TASK DETAILS: Return all the entries exactly, keeping pictures out.

DATA FOR PROCESSING:
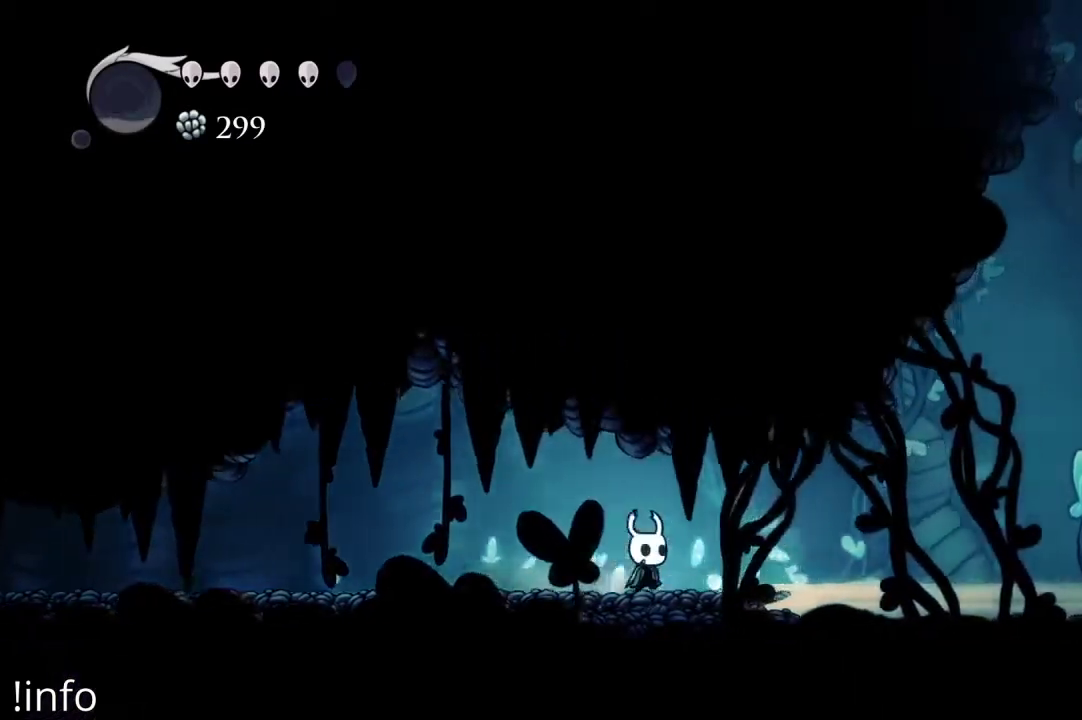
{"buttons": ["DPAD_RIGHT"], "left_stick": "center", "right_stick": "center", "events": [[100, "X", "down"], [200, "X", "up"], [267, "X", "down"], [367, "X", "up"]]}
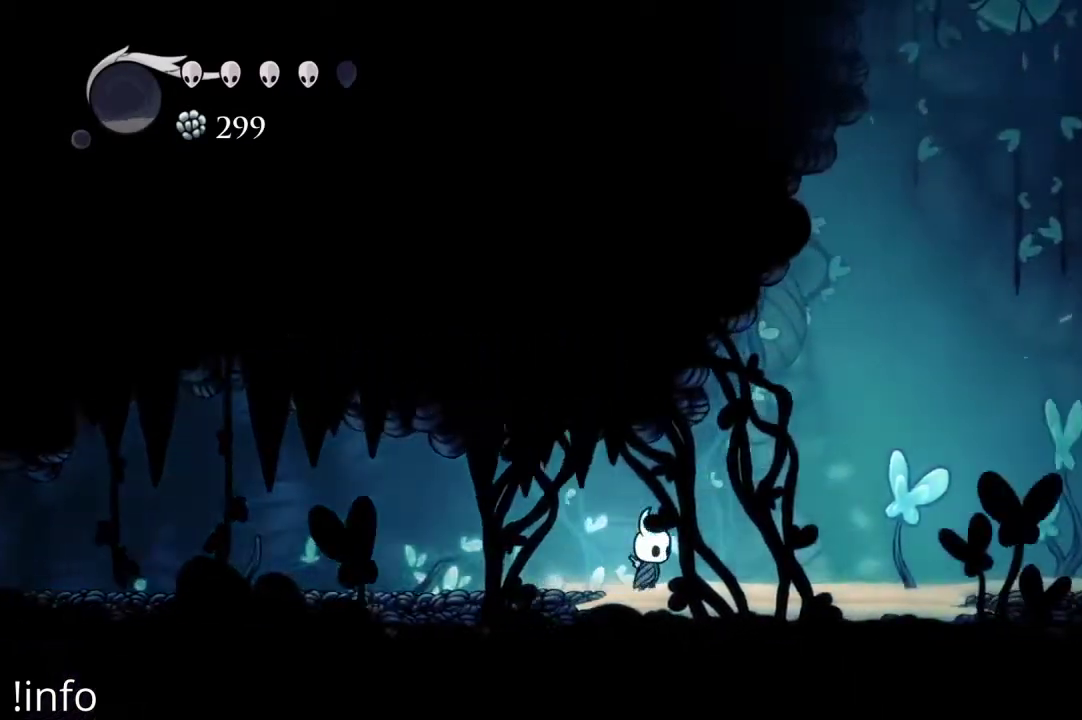
{"buttons": ["DPAD_RIGHT"], "left_stick": "center", "right_stick": "center", "events": [[400, "X", "down"], [500, "X", "up"]]}
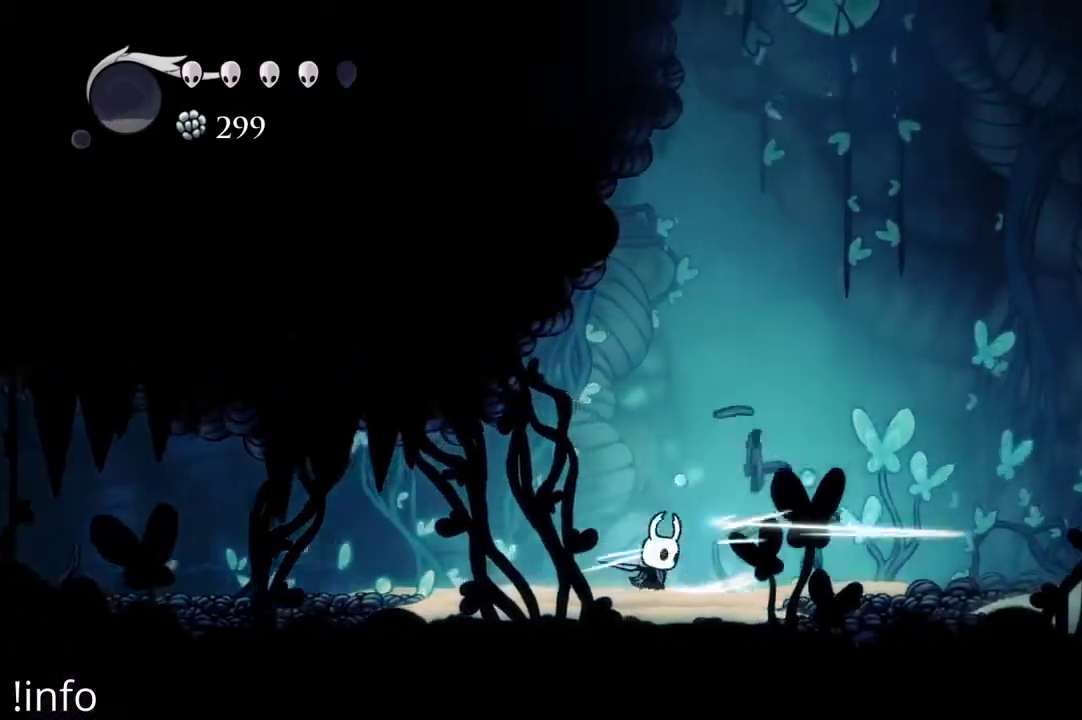
{"buttons": ["X", "DPAD_RIGHT"], "left_stick": "center", "right_stick": "center", "events": [[100, "X", "down"], [200, "X", "up"], [300, "X", "down"], [367, "X", "up"], [467, "X", "down"]]}
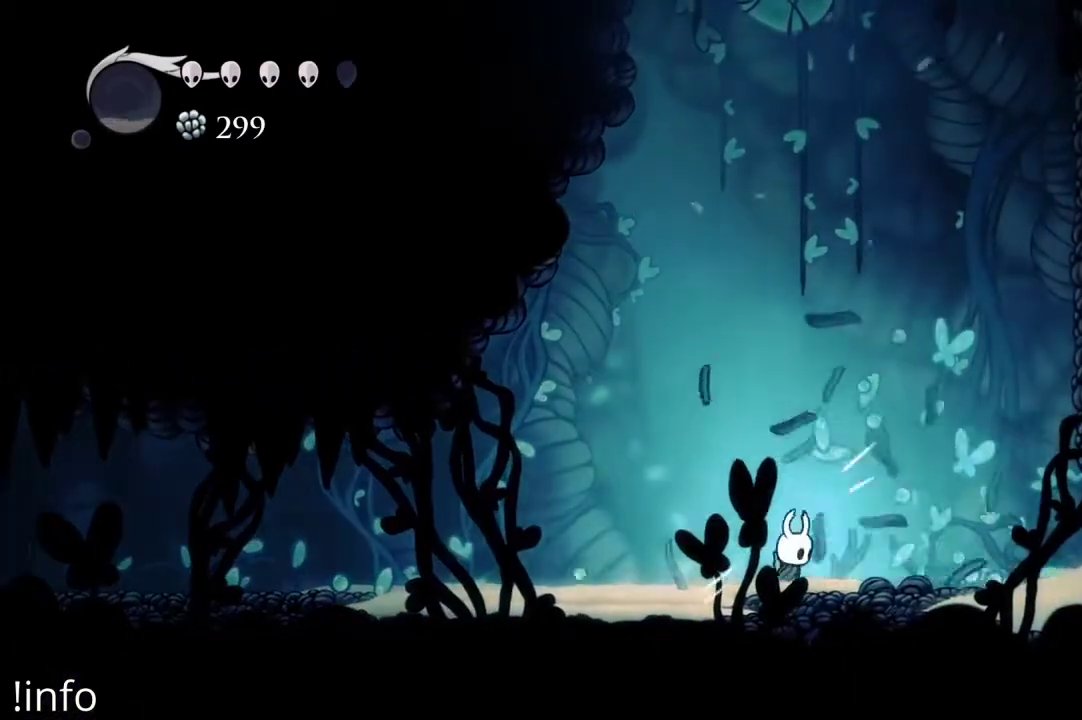
{"buttons": ["DPAD_RIGHT"], "left_stick": "center", "right_stick": "center", "events": [[67, "X", "up"], [133, "X", "down"], [233, "X", "up"], [333, "X", "down"], [400, "X", "up"]]}
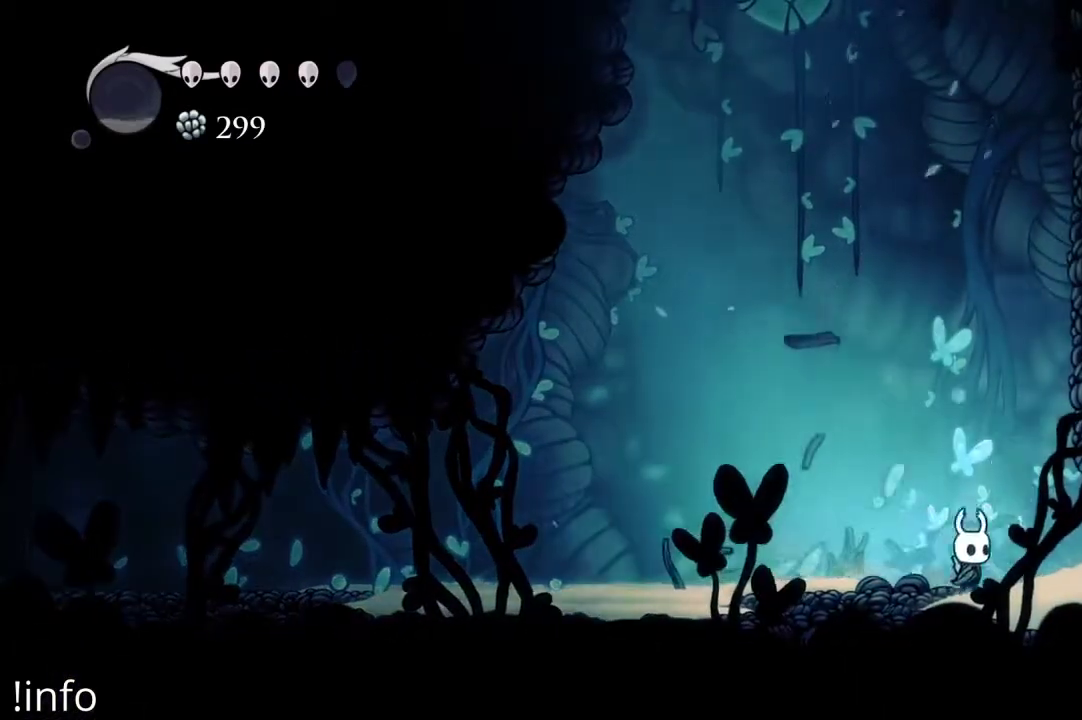
{"buttons": ["A", "DPAD_RIGHT"], "left_stick": "center", "right_stick": "center", "events": [[33, "A", "down"], [400, "A", "up"], [433, "A", "down"]]}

EXERCISE SOLUTION:
{"buttons": ["DPAD_RIGHT"], "left_stick": "center", "right_stick": "center", "events": [[100, "X", "down"], [200, "X", "up"], [267, "X", "down"], [367, "X", "up"]]}
{"buttons": ["DPAD_RIGHT"], "left_stick": "center", "right_stick": "center", "events": [[400, "X", "down"], [500, "X", "up"]]}
{"buttons": ["X", "DPAD_RIGHT"], "left_stick": "center", "right_stick": "center", "events": [[100, "X", "down"], [200, "X", "up"], [300, "X", "down"], [367, "X", "up"], [467, "X", "down"]]}
{"buttons": ["DPAD_RIGHT"], "left_stick": "center", "right_stick": "center", "events": [[67, "X", "up"], [133, "X", "down"], [233, "X", "up"], [333, "X", "down"], [400, "X", "up"]]}
{"buttons": ["A", "DPAD_RIGHT"], "left_stick": "center", "right_stick": "center", "events": [[33, "A", "down"], [400, "A", "up"], [433, "A", "down"]]}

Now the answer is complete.